What is in this article?:
- Senate Marks Up the 2013 Farm Bill
- Major Reform: Ending Direct Payments; Creating Responsible Risk Management
- Consolidating and Streamlining Programs
- Continuing Growth in America’s Diverse Agricultural Economy
Major Reform: Ending Direct Payments; Creating Responsible Risk Management
Farmers face unique risks unlike other businesses. Weather and market conditions outside a producer’s control can have devastating effects. Responsible risk management tools help ensure that farmers – and farm jobs – are not wiped out by disasters, and protect all American families from sudden spikes in food prices.
However, for too long farm programs have existed as subsidies that provide payments even when farmers are already doing well. The 2013 Senate Farm Bill reforms farm programs to save taxpayer dollars, while providing farmers with a responsible risk management system that only helps farmers when they experience substantial losses due to events beyond their control. This proposal:
- Eliminates direct payments. Farmers will no longer receive payments when prices are rising and support is not needed. Ending these subsidies and creating responsible risk management is a major shift in American farm policy.
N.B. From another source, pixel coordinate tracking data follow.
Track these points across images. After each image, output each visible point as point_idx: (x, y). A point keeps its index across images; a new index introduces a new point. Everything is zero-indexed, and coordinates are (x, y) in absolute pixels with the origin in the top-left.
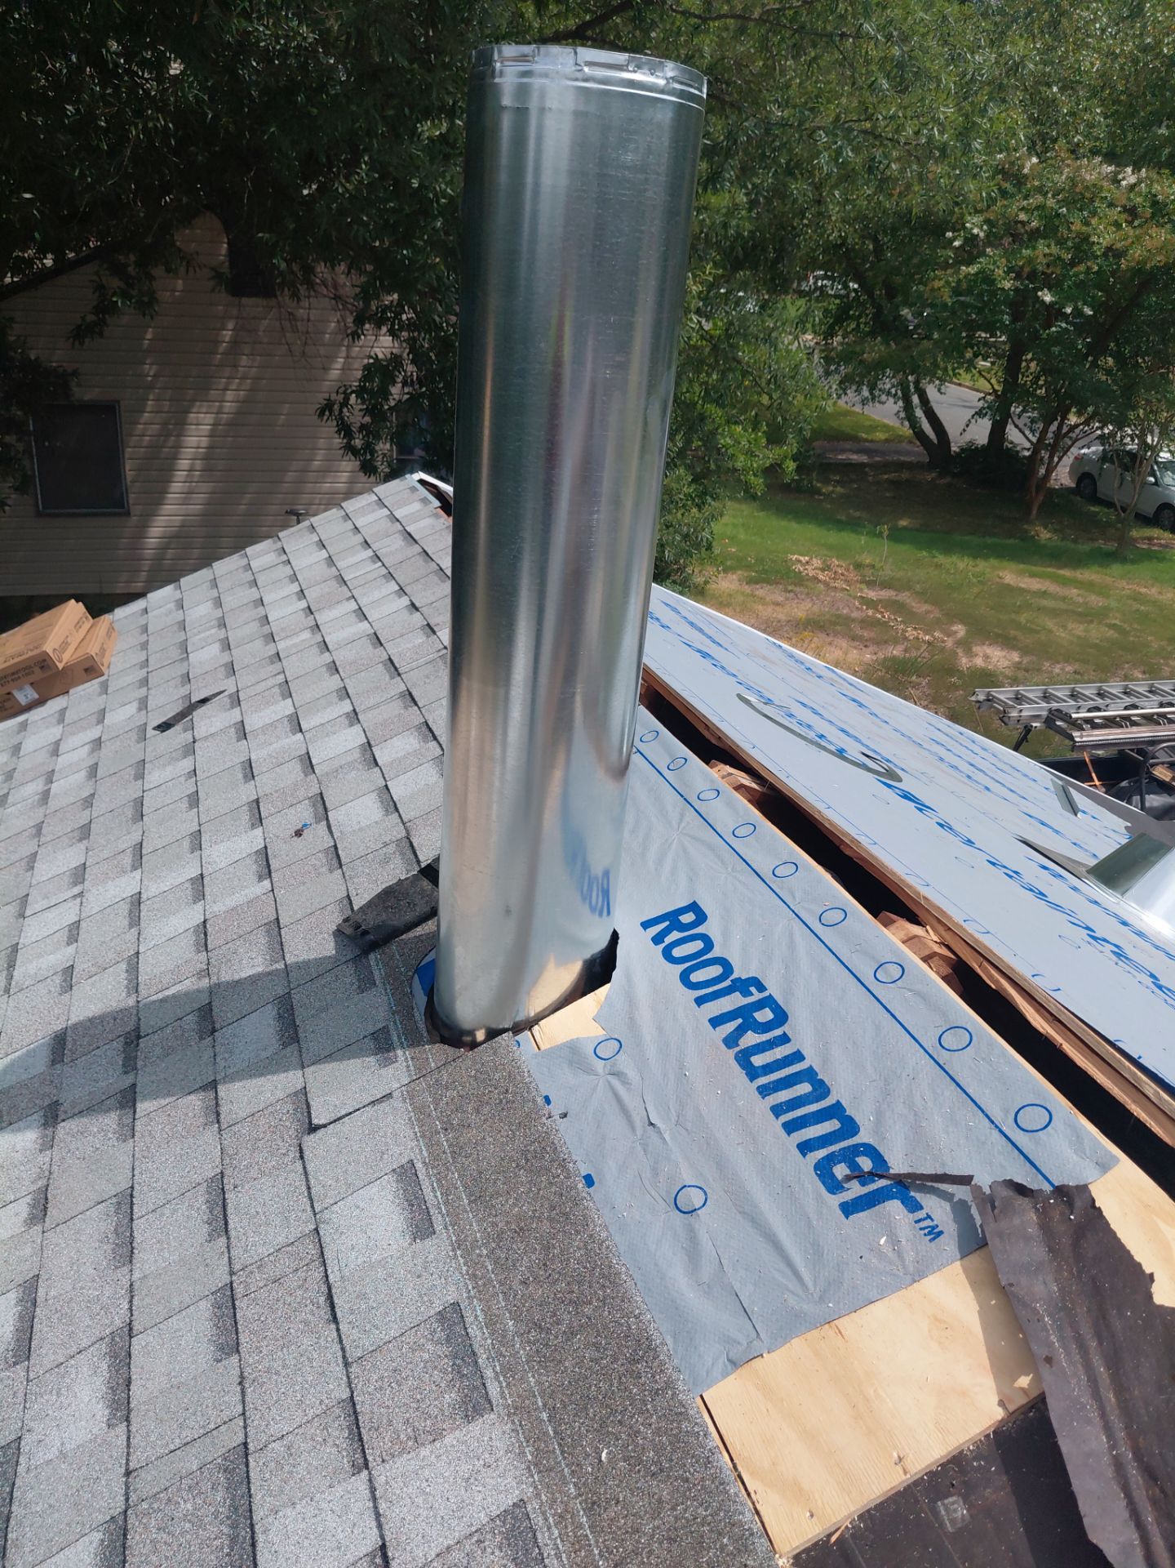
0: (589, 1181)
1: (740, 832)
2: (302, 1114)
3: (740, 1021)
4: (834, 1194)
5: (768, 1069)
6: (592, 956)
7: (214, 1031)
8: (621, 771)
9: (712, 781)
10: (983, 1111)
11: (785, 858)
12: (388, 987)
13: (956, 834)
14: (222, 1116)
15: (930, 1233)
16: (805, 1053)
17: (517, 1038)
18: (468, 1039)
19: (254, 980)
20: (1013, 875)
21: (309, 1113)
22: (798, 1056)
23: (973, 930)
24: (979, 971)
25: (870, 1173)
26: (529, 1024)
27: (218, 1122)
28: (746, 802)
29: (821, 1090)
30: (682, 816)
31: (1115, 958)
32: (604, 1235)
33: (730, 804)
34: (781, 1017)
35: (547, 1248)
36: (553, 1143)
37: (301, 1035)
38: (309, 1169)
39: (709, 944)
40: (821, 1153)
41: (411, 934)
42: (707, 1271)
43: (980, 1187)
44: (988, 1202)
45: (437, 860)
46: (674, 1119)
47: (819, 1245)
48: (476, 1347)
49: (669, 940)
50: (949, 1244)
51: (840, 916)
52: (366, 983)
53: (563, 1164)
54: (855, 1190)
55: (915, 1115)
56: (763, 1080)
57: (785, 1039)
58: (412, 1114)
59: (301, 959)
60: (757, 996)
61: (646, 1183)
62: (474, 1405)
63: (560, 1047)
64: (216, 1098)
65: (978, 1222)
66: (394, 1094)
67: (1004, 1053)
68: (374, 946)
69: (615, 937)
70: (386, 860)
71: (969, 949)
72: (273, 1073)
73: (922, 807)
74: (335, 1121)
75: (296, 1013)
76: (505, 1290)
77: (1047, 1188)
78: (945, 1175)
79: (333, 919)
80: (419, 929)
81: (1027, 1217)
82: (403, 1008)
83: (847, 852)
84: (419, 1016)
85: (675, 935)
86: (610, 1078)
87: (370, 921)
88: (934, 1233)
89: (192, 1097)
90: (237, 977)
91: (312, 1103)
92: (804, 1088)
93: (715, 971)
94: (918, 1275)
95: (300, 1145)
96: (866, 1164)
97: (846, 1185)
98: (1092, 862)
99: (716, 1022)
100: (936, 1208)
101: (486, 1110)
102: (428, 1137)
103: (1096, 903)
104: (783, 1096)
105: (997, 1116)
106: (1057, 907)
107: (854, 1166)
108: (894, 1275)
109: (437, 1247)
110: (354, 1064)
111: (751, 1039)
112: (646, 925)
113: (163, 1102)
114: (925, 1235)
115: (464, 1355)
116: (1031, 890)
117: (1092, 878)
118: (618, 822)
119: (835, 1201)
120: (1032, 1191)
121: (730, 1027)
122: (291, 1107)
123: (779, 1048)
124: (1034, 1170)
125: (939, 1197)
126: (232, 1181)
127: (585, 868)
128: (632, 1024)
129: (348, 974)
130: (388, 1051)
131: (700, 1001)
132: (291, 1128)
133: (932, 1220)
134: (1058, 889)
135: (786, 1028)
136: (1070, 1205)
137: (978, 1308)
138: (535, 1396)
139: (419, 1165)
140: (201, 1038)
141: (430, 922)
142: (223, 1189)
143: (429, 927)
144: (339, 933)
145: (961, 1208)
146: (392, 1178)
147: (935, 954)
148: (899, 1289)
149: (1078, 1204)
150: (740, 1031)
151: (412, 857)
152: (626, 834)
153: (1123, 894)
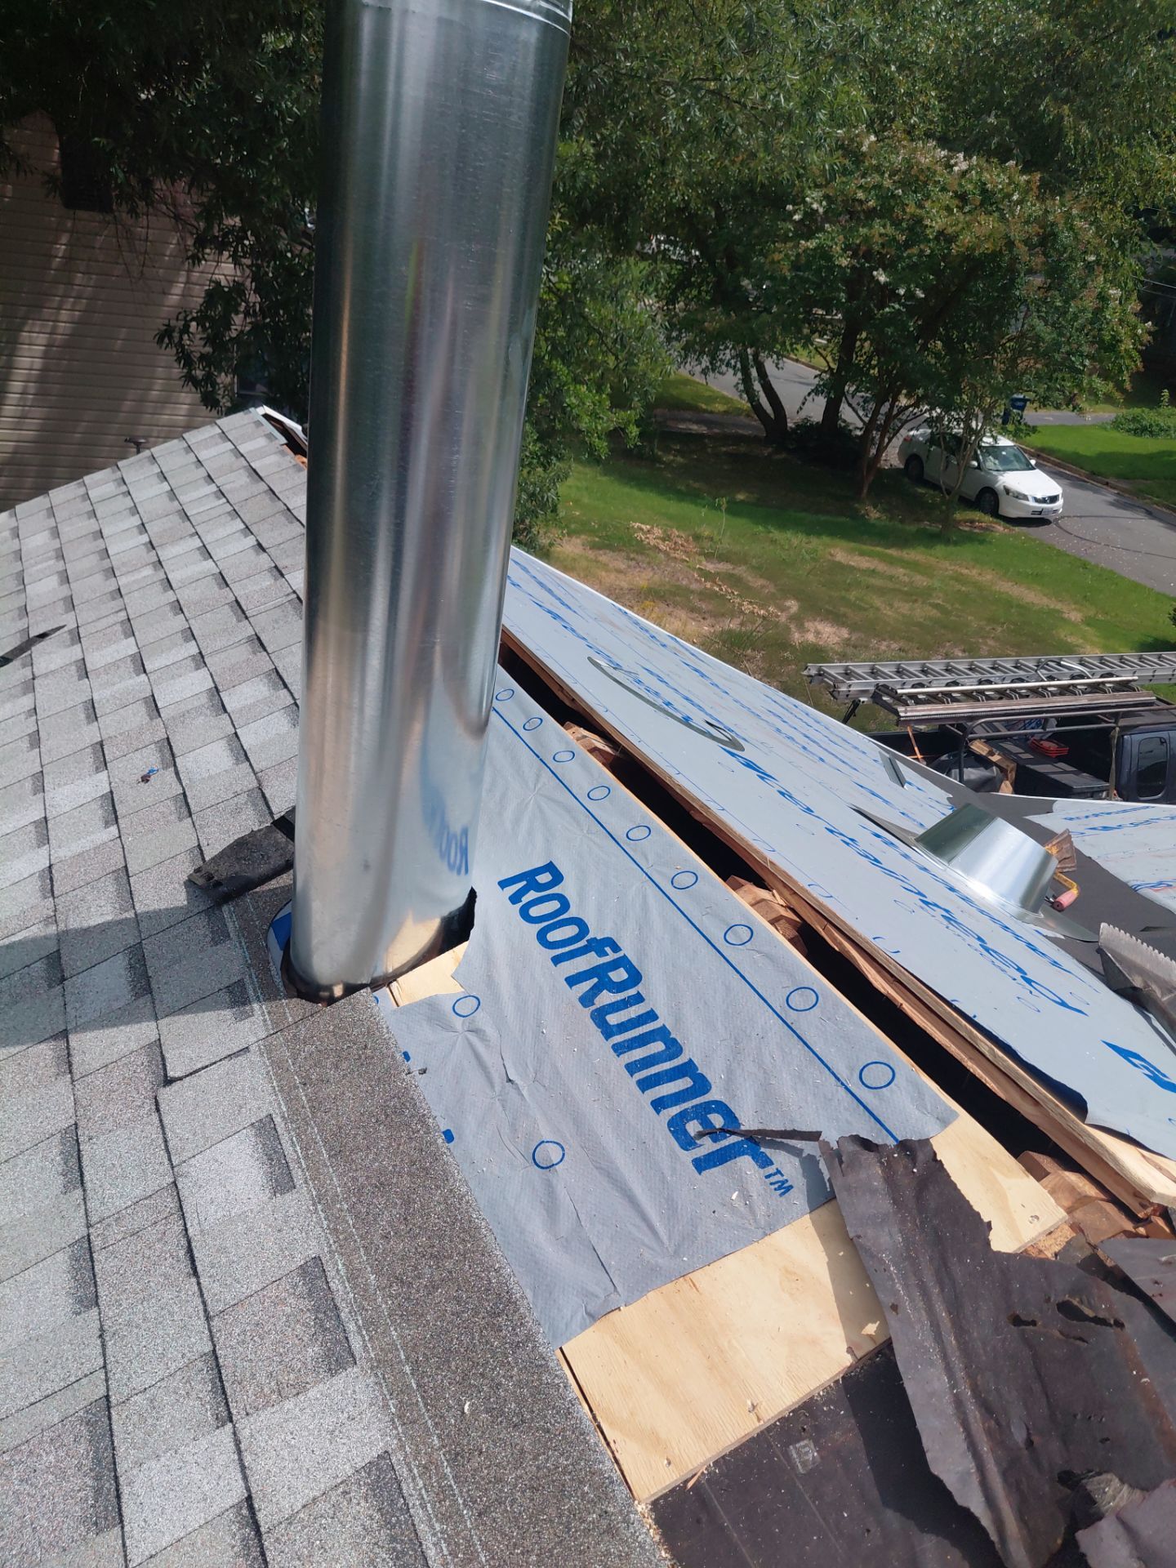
0: (449, 1136)
1: (595, 795)
2: (157, 1066)
3: (595, 980)
4: (687, 1150)
5: (623, 1027)
6: (450, 913)
7: (63, 979)
8: (480, 728)
9: (567, 743)
10: (829, 1069)
11: (639, 821)
12: (243, 940)
13: (797, 803)
14: (74, 1067)
15: (780, 1188)
16: (658, 1012)
17: (375, 994)
18: (326, 994)
19: (103, 928)
20: (851, 842)
21: (164, 1065)
22: (651, 1016)
23: (817, 894)
24: (823, 934)
25: (722, 1130)
26: (387, 980)
27: (71, 1072)
28: (601, 765)
29: (674, 1048)
30: (538, 776)
31: (945, 922)
32: (464, 1189)
33: (585, 766)
34: (635, 977)
35: (408, 1203)
36: (412, 1099)
37: (154, 986)
38: (166, 1121)
39: (565, 905)
40: (674, 1111)
41: (265, 887)
42: (565, 1225)
43: (828, 1143)
44: (835, 1156)
45: (293, 811)
46: (532, 1075)
47: (673, 1200)
48: (338, 1301)
49: (526, 899)
50: (799, 1197)
51: (690, 879)
52: (220, 935)
53: (422, 1120)
54: (708, 1146)
55: (765, 1072)
56: (618, 1039)
57: (639, 999)
58: (270, 1068)
59: (151, 908)
60: (611, 956)
61: (505, 1138)
62: (338, 1359)
63: (420, 1004)
64: (68, 1048)
65: (826, 1175)
66: (253, 1048)
67: (849, 1013)
68: (227, 898)
69: (472, 895)
70: (238, 811)
71: (813, 912)
72: (127, 1024)
73: (764, 775)
74: (191, 1074)
75: (148, 964)
76: (366, 1244)
77: (891, 1143)
78: (794, 1131)
79: (184, 869)
80: (273, 882)
81: (872, 1171)
82: (259, 961)
83: (697, 818)
84: (275, 970)
85: (532, 895)
86: (467, 1033)
87: (223, 872)
88: (784, 1188)
89: (43, 1046)
90: (85, 925)
91: (167, 1055)
92: (658, 1047)
93: (570, 931)
94: (770, 1229)
95: (156, 1098)
96: (717, 1121)
97: (698, 1142)
98: (921, 831)
99: (572, 981)
100: (786, 1163)
101: (345, 1065)
102: (287, 1092)
103: (925, 869)
104: (638, 1054)
105: (843, 1073)
106: (891, 873)
107: (705, 1122)
108: (746, 1229)
109: (297, 1201)
110: (208, 1019)
111: (606, 998)
112: (503, 884)
113: (13, 1050)
114: (775, 1189)
115: (326, 1309)
116: (867, 857)
117: (919, 845)
118: (477, 780)
119: (688, 1157)
120: (877, 1145)
121: (586, 986)
122: (145, 1059)
123: (634, 1008)
124: (879, 1126)
125: (788, 1152)
126: (87, 1132)
127: (444, 826)
128: (490, 981)
129: (201, 926)
130: (244, 1004)
131: (556, 960)
132: (146, 1079)
133: (782, 1175)
134: (891, 856)
135: (640, 988)
136: (913, 1159)
137: (827, 1260)
138: (397, 1350)
139: (278, 1120)
140: (50, 986)
141: (284, 876)
142: (77, 1140)
143: (284, 880)
144: (190, 883)
145: (809, 1164)
146: (251, 1132)
147: (782, 917)
148: (751, 1242)
149: (921, 1157)
150: (595, 991)
151: (265, 808)
152: (484, 794)
153: (949, 861)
- Caps remaining risk management support at $50,000/person.
- Ends Farm Payments to Non-Farmers. This bill closes the “management loophole,” through which people who were not actually farming – in many cases not even setting foot on the farm – were designated as farm managers so they could receive farm payments.
- Strengthens crop insurance and expands access so farmers are not wiped out by bad weather.
- Includes disaster relief for producers hurt by drought, spring freeze and other weather disasters.
- Reforming farm programs, ending direct payments and implementing market-oriented programs to help farmers manage risk saves $16 billion ($12 billion in the bill, $4 billion through sequestration).